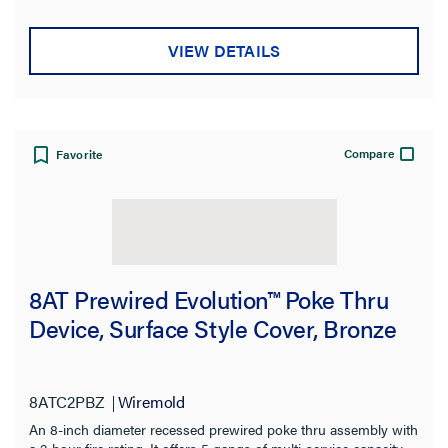
VIEW DETAILS
Compare
Favorite
8AT Prewired Evolution™ Poke Thru
Device, Surface Style Cover, Bronze
8ATC2PBZ
Wiremold
An 8-inch diameter recessed prewired poke thru assembly with
a 2-hour fire rating. It offers 5 gangs of multi-service capacity,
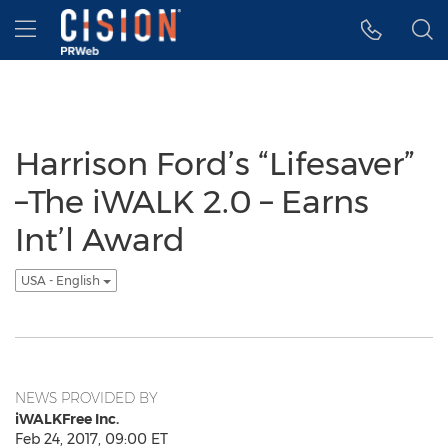
Accessibility Statement
Skip Navigation
Hamburger menu
Harrison Ford’s “Lifesaver”
–The iWALK 2.0 – Earns
Int’l Award
USA - English
NEWS PROVIDED BY
iWALKFree Inc.
Feb 24, 2017, 09:00 ET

——————

■ **WORK TO COMPLETE**
Give back the material above exactly as it appears, minus the pictures.

■ **RESPONSE AREA**
VIEW DETAILS
Compare
Favorite
8AT Prewired Evolution™ Poke Thru
Device, Surface Style Cover, Bronze
8ATC2PBZ
Wiremold
An 8-inch diameter recessed prewired poke thru assembly with
a 2-hour fire rating. It offers 5 gangs of multi-service capacity,
Accessibility Statement
Skip Navigation
Hamburger menu
Harrison Ford’s “Lifesaver”
–The iWALK 2.0 – Earns
Int’l Award
USA - English
NEWS PROVIDED BY
iWALKFree Inc.
Feb 24, 2017, 09:00 ET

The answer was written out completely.